Promotore del master è E4Impact, una fondazione nata valorizzando l’esperienza di Altis, Alta scuola dell’Università Cattolica guidata dal professor Mario Molteni. La Fondazione, guidata da Letizia Moratti, è un interessante mix di mondo imprenditoriale, universitario e finanziario (ne fanno parte, oltre alla Cattolica, Securfin – finanziaria della famiglia Moratti, Mapei, Salini-Impregilo, Bracco, Eni, Lisa, Intesa SanPaolo e GeFi).
L’iniziativa offre anche un servizio per le imprese italiane che intendono entrare nel mercato africano: l’azienda paga una borsa di studio e E4impact identifica alcuni candidati. L’impresa italiana seleziona il più adatto che realizza l’analisi di mercato e il business plan secondo le indicazioni fornite dall’impresa stessa.
Un’ultima annotazione chiarisce il valore di questo progetto in un contesto più ampio. L’Africa sta vivendo un’epoca di neo-colonialismo. Le grandi potenze economiche mondiali sono da tempo tornate per impadronirsi delle materie prime. Lo fanno spesso distruggendo l’ambiente, senza favorire sviluppo sul territorio, senza vantaggio per le popolazioni locali. Per difendere la loro egemonia, inoltre, promuovono sanguinose guerre per interposto Stato. Gli aiuti internazionali vanno in gran parte a governanti che li usano per le loro “cricche” e per comprare le armi. Gli Stati si indebitano sempre più e aumenta la povertà. Grandi masse di persone vanno a popolare le bidonville delle megalopoli, cresce un’emigrazione forzata di profughi dei conflitti e di chi non ha più niente da mangiare, anche perché i poveri campi sono confiscati da multinazionali per una agricoltura intensiva, come avveniva in Europa nel 1700 con la recinzione delle campagne. Aumenta la rabbia, la disperazione, la disuguaglianza, l’ignoranza e con esse il fondamentalismo religioso e politico.
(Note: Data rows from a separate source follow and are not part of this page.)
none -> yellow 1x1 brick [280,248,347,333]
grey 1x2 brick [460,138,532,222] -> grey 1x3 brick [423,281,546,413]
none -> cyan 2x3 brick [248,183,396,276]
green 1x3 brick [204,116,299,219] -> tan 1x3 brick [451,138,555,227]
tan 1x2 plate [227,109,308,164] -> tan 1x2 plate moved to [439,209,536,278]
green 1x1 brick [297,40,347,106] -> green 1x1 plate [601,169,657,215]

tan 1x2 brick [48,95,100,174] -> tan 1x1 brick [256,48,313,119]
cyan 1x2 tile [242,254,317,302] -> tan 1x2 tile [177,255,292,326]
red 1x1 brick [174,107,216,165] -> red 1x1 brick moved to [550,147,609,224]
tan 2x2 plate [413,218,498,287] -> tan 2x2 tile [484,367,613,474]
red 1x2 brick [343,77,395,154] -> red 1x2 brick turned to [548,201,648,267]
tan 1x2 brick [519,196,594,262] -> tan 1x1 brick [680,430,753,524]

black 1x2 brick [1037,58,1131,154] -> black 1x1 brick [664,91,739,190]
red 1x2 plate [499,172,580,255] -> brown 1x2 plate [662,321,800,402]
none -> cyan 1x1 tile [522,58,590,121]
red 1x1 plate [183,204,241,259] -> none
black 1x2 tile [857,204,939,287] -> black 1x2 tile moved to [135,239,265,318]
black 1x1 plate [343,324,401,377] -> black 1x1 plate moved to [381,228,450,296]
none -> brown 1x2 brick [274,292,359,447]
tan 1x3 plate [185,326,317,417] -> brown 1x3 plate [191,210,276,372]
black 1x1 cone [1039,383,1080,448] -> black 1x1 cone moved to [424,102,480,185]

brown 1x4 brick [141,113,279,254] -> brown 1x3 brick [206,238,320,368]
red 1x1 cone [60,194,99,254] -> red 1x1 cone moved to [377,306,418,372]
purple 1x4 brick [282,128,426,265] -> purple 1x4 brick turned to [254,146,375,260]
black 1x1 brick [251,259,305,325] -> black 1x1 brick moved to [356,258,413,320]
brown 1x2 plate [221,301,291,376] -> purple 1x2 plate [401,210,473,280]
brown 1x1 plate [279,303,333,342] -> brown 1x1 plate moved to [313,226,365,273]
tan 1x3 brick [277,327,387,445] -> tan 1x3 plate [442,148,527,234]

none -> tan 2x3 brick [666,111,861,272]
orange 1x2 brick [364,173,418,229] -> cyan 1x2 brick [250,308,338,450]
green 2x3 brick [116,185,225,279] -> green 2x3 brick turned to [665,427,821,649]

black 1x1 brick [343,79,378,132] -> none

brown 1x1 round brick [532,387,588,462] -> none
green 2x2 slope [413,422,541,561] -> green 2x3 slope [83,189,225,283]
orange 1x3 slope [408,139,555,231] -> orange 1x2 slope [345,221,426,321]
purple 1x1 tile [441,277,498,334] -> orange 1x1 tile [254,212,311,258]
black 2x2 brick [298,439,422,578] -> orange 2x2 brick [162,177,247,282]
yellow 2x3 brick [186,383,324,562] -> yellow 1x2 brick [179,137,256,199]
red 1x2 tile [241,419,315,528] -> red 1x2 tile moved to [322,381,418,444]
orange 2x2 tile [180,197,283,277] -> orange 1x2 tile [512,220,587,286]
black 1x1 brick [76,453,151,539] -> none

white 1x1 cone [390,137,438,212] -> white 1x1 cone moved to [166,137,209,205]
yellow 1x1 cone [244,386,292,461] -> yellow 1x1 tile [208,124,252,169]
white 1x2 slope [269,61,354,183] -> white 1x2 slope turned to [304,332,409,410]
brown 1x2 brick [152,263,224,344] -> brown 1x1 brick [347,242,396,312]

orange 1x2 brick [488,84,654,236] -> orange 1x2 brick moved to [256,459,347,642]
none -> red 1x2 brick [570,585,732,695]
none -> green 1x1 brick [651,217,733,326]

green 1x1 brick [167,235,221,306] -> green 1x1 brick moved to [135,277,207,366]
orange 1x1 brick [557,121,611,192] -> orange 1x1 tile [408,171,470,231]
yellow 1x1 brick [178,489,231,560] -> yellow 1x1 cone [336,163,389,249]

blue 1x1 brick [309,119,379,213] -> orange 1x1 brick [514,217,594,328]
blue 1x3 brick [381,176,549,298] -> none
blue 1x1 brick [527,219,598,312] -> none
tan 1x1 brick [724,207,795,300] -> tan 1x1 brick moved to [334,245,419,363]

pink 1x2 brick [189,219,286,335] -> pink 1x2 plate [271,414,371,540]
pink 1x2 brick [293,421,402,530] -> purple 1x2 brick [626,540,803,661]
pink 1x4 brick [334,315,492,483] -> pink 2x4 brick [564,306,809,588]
E4impact rappresenta una novità fondamentale: un modello di rapporto tra Paesi in grado di potenziarne lo sviluppo locale esaltando il protagonismo delle popolazioni. Viene in mente il suggerimento che diede don Luigi Giussani quando esortò a cominciare la Compagnia delle opere: dimostrare che è possibile uno sviluppo basato sull’educazione delle persone non isolate, fatto di istruzione e lavoro, e fondato sulla collaborazione sussidiaria tra profit e non profit, tra paesi ricchi e quelli in via di sviluppo. Un esempio che potrebbe valere anche per grandi iniziative, se si pensa a quanto fece Enrico Mattei che, a differenza delle “Sette sorelle”, fece crescere l’Eni in partnership (al 50%) con gli Stati africani nello sfruttamento delle risorse naturali. Lui pagò per questo con la vita, ma, come sta facendo oggi E4impact, segnò la strada ancora realistica e possibile al vero sviluppo.